Select all lines in the records that include "middle".
---*---
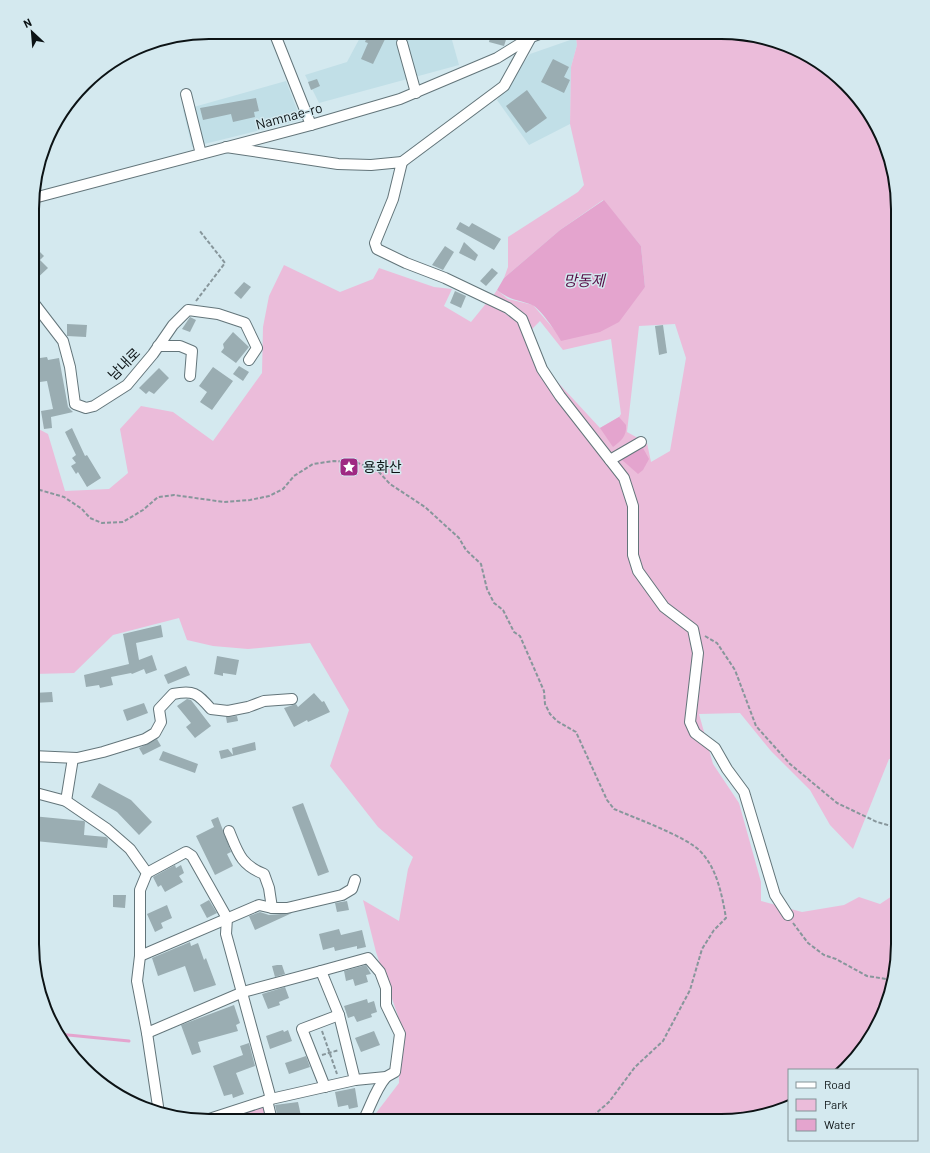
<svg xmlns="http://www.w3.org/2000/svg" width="930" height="1153" font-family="Barlow,'Noto Sans KR',sans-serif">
<rect width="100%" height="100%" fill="#d4e9ef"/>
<g fill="#c1dfe7">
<path d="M363 32 450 33 459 65 319 103 305 75 347 62Z"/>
<path d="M576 38 577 45 571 67 570 124 529 145 497 100 530 54Z"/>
<path d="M286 81 301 120 192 147 183 110Z"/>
</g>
<g fill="#ebbcda" fill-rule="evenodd">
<path d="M592 33 744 34 819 62 874 121 892 164 898 209V760L889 759 853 849 830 825 810 790 771 751 740 713 699 714 713 764 739 803 761 882V901L802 912 844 905 859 897 880 904 898 892V955L889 1000 868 1042 838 1070H789V1103L732 1121H370L399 1083 398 1016 376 952 363 900 399 921 408 869 413 857 378 827 330 766 349 710 310 643 248 649 213 646 187 640 179 618 113 635 74 673 33 674V426L48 434 65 491 109 489 128 473 120 429 141 406 173 412 213 441 262 373 263 327 269 296 284 265 340 292 373 279 379 268 434 287 452 289 444 306 471 322 488 301 517 322 551 375 600 428 619 417 621 414 611 339 563 350 540 321 530 331 524 313 493 296 497 290 508 299 533 305 558 334 645 287 641 246 603 200 560 230 504 278 508 267V237L578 192 584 185 570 124 571 67 577 45 576 38ZM675 324 686 358 670 451 651 462 647 443 627 432 639 326Z"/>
<path d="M265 1104 269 1121H214Z"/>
</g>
<g fill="#e4a4ce">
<path d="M604 200 641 246 645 287 619 322 600 332 561 341C557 333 540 308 532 305 517 299 511 301 497 290L504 278 560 230Z"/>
<path d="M619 417 626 425C627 436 621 441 613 447L600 428Z"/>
<path d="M643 448 649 459 643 470 638 474 621 459Z"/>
</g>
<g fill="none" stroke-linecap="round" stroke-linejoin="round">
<path stroke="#e4a4ce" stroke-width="3" d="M58 1034 129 1041"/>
</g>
<g fill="#9aadb2">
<path d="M369 32 388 33 373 64 361 59 368 43 365 42Z"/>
<path d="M491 33H508L504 46 489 42Z"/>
<path d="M553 59 569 67 564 77 570 80 564 93 541 82Z"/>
<path d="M317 79 320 86 311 90 308 82Z"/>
<path d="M527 90 547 118 526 133 506 106Z"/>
<path d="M256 98 259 111 254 112 255 117 233 122 231 114 203 120 200 108Z"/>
<path d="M460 222 469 227 472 223 501 239 494 250 456 229Z"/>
<path d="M464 242 478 255 475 261 459 253Z"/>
<path d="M33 245 44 256 40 260 48 268 33 282Z"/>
<path d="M445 246 454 252 443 270 432 265Z"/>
<path d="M492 268 498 273 486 286 480 281Z"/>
<path d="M244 282 251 287 241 299 234 293Z"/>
<path d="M455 291 466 296 461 308 450 303Z"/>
<path d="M190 317 196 320 190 332 182 329Z"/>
<path d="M67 324 87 325 86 337 67 336Z"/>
<path d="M663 325 667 353 659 355 655 326Z"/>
<path d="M233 332 249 347 236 363 221 352 224 348 223 344Z"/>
<path d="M47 357 48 360 59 358 68 407 73 412 51 417 52 428 44 429 41 411 53 409 47 381 40 382 39 376 33 377V363L39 362 40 358Z"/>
<path d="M239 366 249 372 243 381 233 374Z"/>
<path d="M213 367 233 381 212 410 200 402 207 392 199 386Z"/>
<path d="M159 368 169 378 154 394 149 391 146 394 139 388Z"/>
<path d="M72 428 85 456 87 455 101 478 87 487 78 472 76 474 71 466 76 463 72 458 76 455 65 432Z"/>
<path d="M161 625 163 637 136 643 139 660 152 655 157 670 146 674 144 669 132 674 131 673 111 677 113 685 100 688 99 685 86 687 84 675 129 664 123 634Z"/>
<path d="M217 656 239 660 236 675 223 673V676L214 674Z"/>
<path d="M186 666 190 675 168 684 164 675Z"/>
<path d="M52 692 53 702 32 703 33 693Z"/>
<path d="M314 693 322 702 324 701 330 712 308 722 307 720 294 727 284 708 296 704 298 707Z"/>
<path d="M187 699 191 700 211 726 195 738 186 727 191 723 177 706Z"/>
<path d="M144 703 148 713 127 721 123 710Z"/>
<path d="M237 716 238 721 227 723 226 717Z"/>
<path d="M157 739 161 746 143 755 139 748Z"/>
<path d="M255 742 256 750 221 759 219 751 228 749 233 755 232 748Z"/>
<path d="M163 751 198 764 195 773 159 760Z"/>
<path d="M99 783 131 800 152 822 139 835 117 812 91 797Z"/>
<path d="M303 803 329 872 318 876 292 807Z"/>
<path d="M32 816 84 821 85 822 84 835 106 837 108 839 107 848 35 841 37 827 32 826Z"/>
<path d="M218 817 231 852 227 854 233 866 215 875 196 836 214 827 211 820Z"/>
<path d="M175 865 176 868 181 865 184 873 179 876 183 882 165 892 161 885 158 887 153 877Z"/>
<path d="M113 895H126L125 908 113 907Z"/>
<path d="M209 900 217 913 207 918 200 905Z"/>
<path d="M347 901 349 910 337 912 335 903Z"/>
<path d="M167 905 172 918 161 923 163 928 155 932 147 914Z"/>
<path d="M260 912 269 915 292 913 255 930 249 916Z"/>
<path d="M339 929 341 935 362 930 366 947 357 949V946L335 951 334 947 323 950 319 934Z"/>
<path d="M190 942 191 946 198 943 204 960 206 958 216 985 194 992 185 966 158 976 152 958Z"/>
<path d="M277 965H282L285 974 275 977 272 966Z"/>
<path d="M366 965 371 974 366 975 368 982 355 986 353 979 346 981 344 971Z"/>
<path d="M285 987 289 998 279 1002 280 1005 268 1009 262 994Z"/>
<path d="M367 999 368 1003 374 1001 377 1012 371 1014 372 1017 357 1022 354 1016 348 1018 344 1006Z"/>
<path d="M234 1005 240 1023 236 1025 238 1031 198 1042 201 1052 192 1055 181 1025Z"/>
<path d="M283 1030 284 1032 288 1030 292 1041 270 1049 266 1036Z"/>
<path d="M374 1031 380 1045 361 1052 355 1038Z"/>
<path d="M249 1043 255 1066 236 1073 244 1094 233 1098 232 1094 224 1096 213 1066 243 1055 240 1046Z"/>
<path d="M306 1056 310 1067 289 1074 285 1063Z"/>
<path d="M355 1088 358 1107 349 1109 348 1105 338 1107 335 1092Z"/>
<path d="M298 1102 301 1116 278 1119 275 1105Z"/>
</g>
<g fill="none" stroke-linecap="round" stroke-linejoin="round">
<defs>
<g id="minor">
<path d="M274 32 311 125"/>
<path d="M402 43 416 93"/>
<path d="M186 94 201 154"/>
<path d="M226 147 338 164 371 165 402 162 393 199 375 243 377 249 406 263 445 278 508 308 522 319 542 369 560 396 624 478 633 506V555L638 571 664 607 693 629 698 653 690 722 695 733 715 748 727 769 744 792 775 895 788 915"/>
<path d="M402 162 504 86 531 37 520 33"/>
<path d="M34 198 311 125 400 99 497 58 531 37 542 33"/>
<path d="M33 302 63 341 70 367 75 404 86 408 94 406 127 385 153 354 173 325 188 310 218 314 245 323 257 348 249 360"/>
<path d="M158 346H180L192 351 190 376"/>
<path d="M610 460 641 442"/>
<path d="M32 756 77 758 103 752 145 739 155 733 161 722 159 709 173 694C194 690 197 693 211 709L228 711 248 707 264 701 292 699"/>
<path d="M32 792 66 801 107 829 130 849 147 873 140 890V956L137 981 147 1033 243 992 321 971 339 1015 355 1080 271 1099 203 1121"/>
<path d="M66 801 73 758"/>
<path d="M229 831C238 853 241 865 264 874L269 888 272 908"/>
<path d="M147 873 186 852 192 856 227 918 226 934 271 1099"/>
<path d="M140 956 259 905 272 908H287L342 895 352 889 355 880"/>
<path d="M321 971 368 958 380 972 386 988V1005L400 1034 395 1072 386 1077 355 1080"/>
<path d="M147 1033 159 1113"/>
<path d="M325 1087 302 1029 339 1015"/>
<path d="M267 1100 272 1121"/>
<path d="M363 1121C371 1106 375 1090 386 1077"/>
</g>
</defs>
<use href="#minor" stroke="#63757a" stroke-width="12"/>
<g stroke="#87969b" stroke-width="2" stroke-dasharray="4 2" stroke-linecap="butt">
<path d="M196 301 225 263 199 230"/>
<path d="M33 488 64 497 82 509 90 518 102 523 123 522 143 510 158 497 174 495 224 502 250 500 269 496 283 489 294 476 313 464 334 461 358 463 378 471 390 484 425 507 459 538 466 550 481 564 487 589 494 603 503 610 514 632 520 636 544 691 545 704 550 714 557 721 576 732 607 800 614 809C635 818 685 836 700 851 717 868 722 895 726 918L714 930 702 949 690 990 663 1041 635 1067 609 1102 587 1121"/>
<path d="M705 636 717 643 735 670 756 726 790 764 837 803 877 822 898 828"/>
<path d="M793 923 808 943 824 955 836 959 867 976 893 980"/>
<path d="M322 1031 337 1074"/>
<path d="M322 1055 339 1050"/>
</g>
<use href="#minor" stroke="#fff" stroke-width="10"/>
</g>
<defs>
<symbol id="sight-square" viewBox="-11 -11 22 22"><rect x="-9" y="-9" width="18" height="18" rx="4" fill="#9f2983" stroke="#d4e9ef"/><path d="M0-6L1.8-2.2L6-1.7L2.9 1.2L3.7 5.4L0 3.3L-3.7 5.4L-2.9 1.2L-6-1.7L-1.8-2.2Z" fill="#fff"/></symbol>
</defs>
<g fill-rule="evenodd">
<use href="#sight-square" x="338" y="456" width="22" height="22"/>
</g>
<g text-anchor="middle" stroke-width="3" stroke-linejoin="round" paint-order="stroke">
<g font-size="14" fill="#0c1315" stroke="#d4e9ef">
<text transform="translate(289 116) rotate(-15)" y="5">Namnae-ro</text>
<text transform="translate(124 364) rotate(-45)" y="5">남내로</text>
</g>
<g font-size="14" fill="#0c1315" stroke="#d4e9ef" text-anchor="start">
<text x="363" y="472">용화산</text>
</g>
<g font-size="15" font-style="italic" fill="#560c45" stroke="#d4e9ef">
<text x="584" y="286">망동제</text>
</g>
</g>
<path d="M0 0H930V1153H0ZM209 39H721A170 170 0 0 1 891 209V944A170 170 0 0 1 721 1114H209A170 170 0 0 1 39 944V209A170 170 0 0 1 209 39Z" fill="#d4e9ef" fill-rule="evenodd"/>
<path fill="none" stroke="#0c1315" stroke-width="2" d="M209 39H721A170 170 0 0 1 891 209V944A170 170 0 0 1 721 1114H209A170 170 0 0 1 39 944V209A170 170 0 0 1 209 39Z"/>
<rect x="788" y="1069" width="130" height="72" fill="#d4e9ef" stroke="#849398"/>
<rect x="796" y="1082" width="20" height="6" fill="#ffffff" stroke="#849398"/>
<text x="824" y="1089" font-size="12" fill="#0c1315">Road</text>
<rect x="796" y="1099" width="20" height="12" fill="#ebbcda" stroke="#849398"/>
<text x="824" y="1109" font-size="12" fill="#0c1315">Park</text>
<rect x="796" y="1119" width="20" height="12" fill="#e4a4ce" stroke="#849398"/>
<text x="824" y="1129" font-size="12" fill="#0c1315">Water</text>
<g transform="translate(32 32) rotate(334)" stroke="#d4e9ef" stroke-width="3" paint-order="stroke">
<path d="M0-3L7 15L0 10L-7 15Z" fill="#0c1315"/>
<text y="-6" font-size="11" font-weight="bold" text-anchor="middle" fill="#0c1315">N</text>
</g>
</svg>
---*---
# ANSWER TO THIS TASK
<g text-anchor="middle" stroke-width="3" stroke-linejoin="round" paint-order="stroke">
<text y="-6" font-size="11" font-weight="bold" text-anchor="middle" fill="#0c1315">N</text>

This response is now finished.